+++ SOURCE RECORDS +++
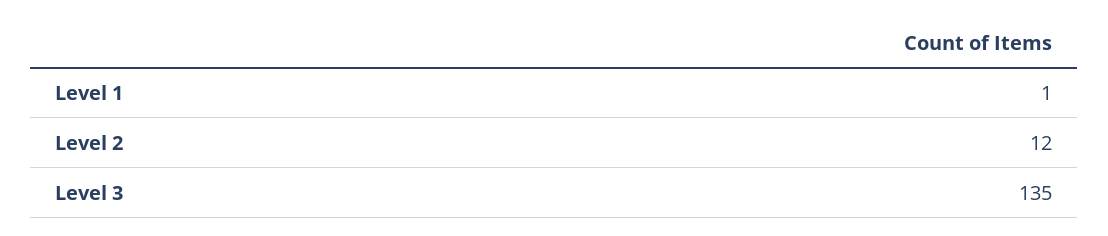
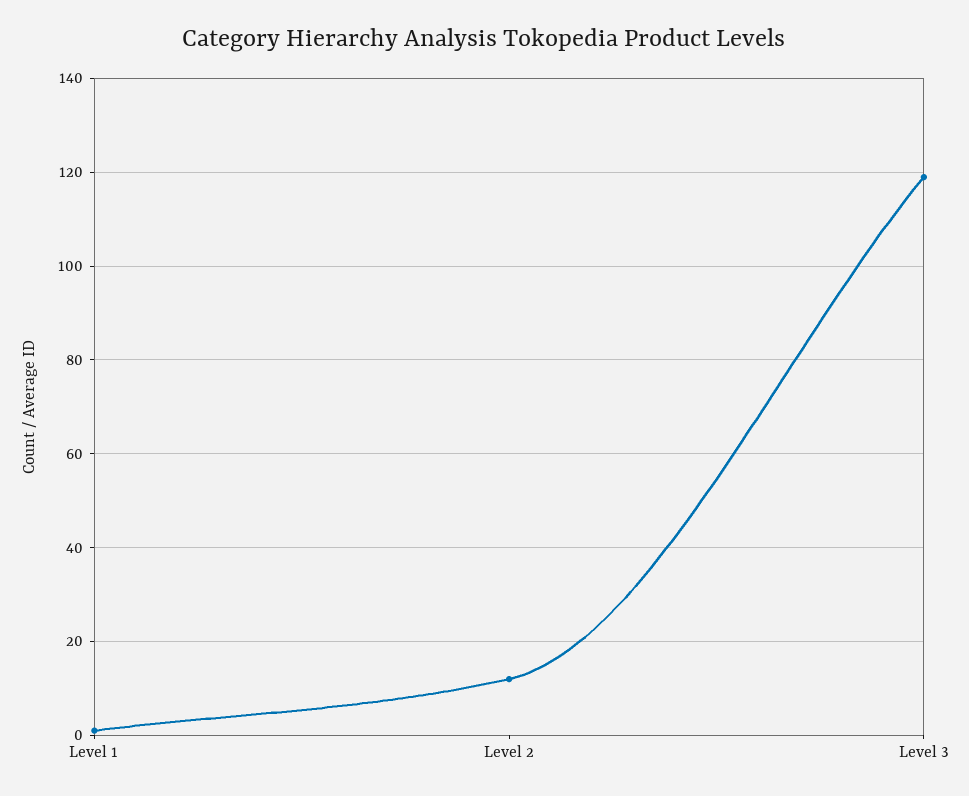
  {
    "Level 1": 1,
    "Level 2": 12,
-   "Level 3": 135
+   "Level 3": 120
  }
+++
+++ SOURCE RECORDS +++
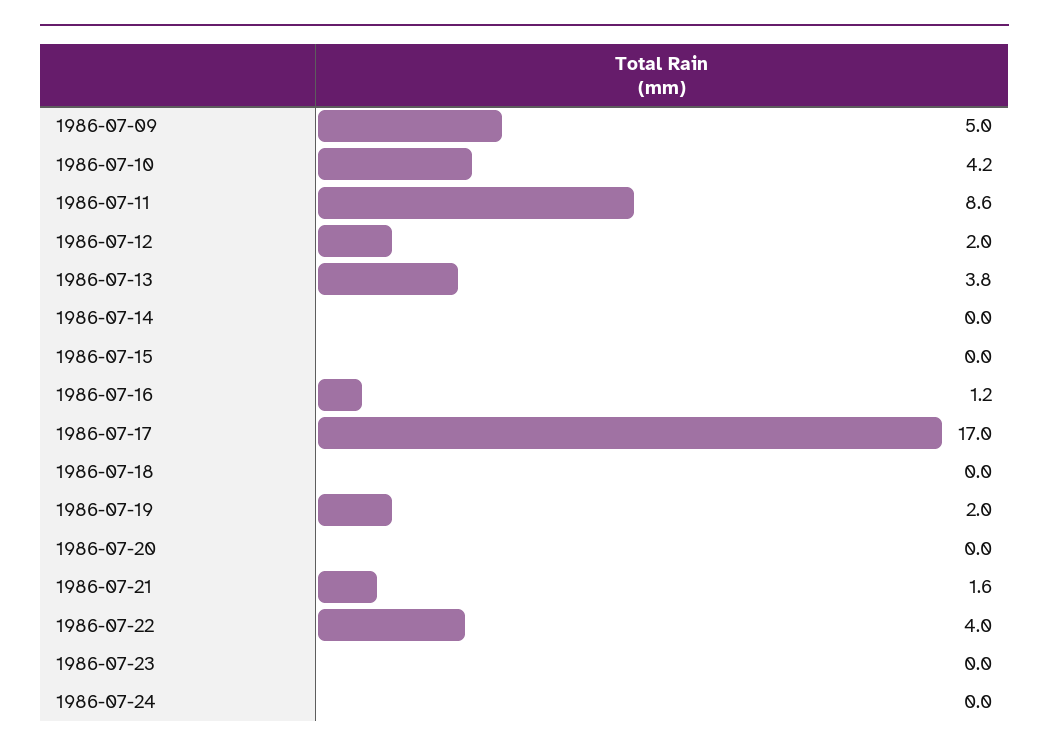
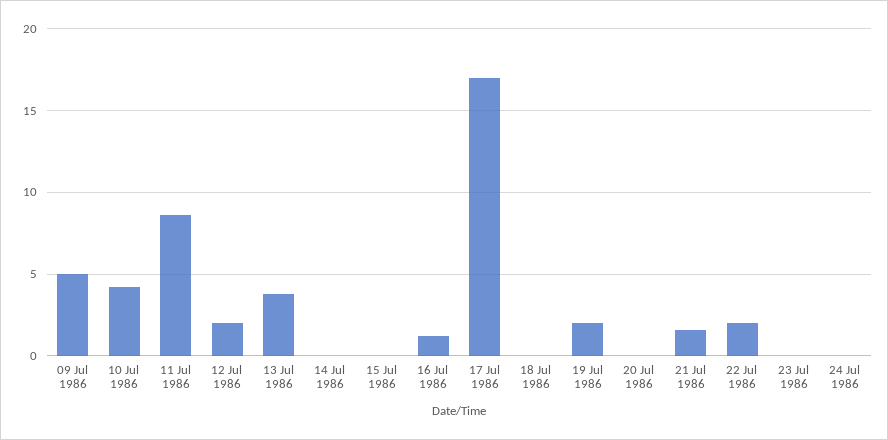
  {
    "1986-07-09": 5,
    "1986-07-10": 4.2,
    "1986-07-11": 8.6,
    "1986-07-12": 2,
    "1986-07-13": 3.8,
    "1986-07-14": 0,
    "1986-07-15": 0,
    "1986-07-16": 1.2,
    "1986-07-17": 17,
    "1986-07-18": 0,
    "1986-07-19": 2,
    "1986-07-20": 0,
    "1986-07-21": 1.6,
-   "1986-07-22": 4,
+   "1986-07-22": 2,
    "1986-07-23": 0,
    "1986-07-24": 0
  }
+++
+++ SOURCE RECORDS +++
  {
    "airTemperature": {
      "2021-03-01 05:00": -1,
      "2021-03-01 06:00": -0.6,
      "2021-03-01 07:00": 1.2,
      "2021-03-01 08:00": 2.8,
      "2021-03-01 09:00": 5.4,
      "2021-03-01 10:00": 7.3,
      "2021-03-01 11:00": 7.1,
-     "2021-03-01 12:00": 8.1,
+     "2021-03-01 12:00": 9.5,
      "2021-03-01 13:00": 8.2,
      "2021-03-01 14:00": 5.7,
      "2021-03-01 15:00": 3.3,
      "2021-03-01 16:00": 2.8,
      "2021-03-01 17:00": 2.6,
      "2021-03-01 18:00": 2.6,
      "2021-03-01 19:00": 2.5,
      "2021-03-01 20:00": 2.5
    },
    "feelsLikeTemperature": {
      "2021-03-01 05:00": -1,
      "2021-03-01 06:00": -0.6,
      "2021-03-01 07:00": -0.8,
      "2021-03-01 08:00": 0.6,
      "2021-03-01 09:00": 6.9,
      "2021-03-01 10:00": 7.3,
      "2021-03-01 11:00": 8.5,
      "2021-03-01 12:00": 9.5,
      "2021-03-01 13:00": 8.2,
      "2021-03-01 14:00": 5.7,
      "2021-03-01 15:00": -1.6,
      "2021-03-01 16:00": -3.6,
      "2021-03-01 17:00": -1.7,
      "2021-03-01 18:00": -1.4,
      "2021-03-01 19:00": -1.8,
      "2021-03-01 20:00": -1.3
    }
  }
+++
INSTRUCTIONS TO FOLLOW: The lines to return are those holding the string "Level" anywhere in the listing above.

WRITTEN SOLUTION:
    "Level 1": 1,
    "Level 2": 12,
-   "Level 3": 135
+   "Level 3": 120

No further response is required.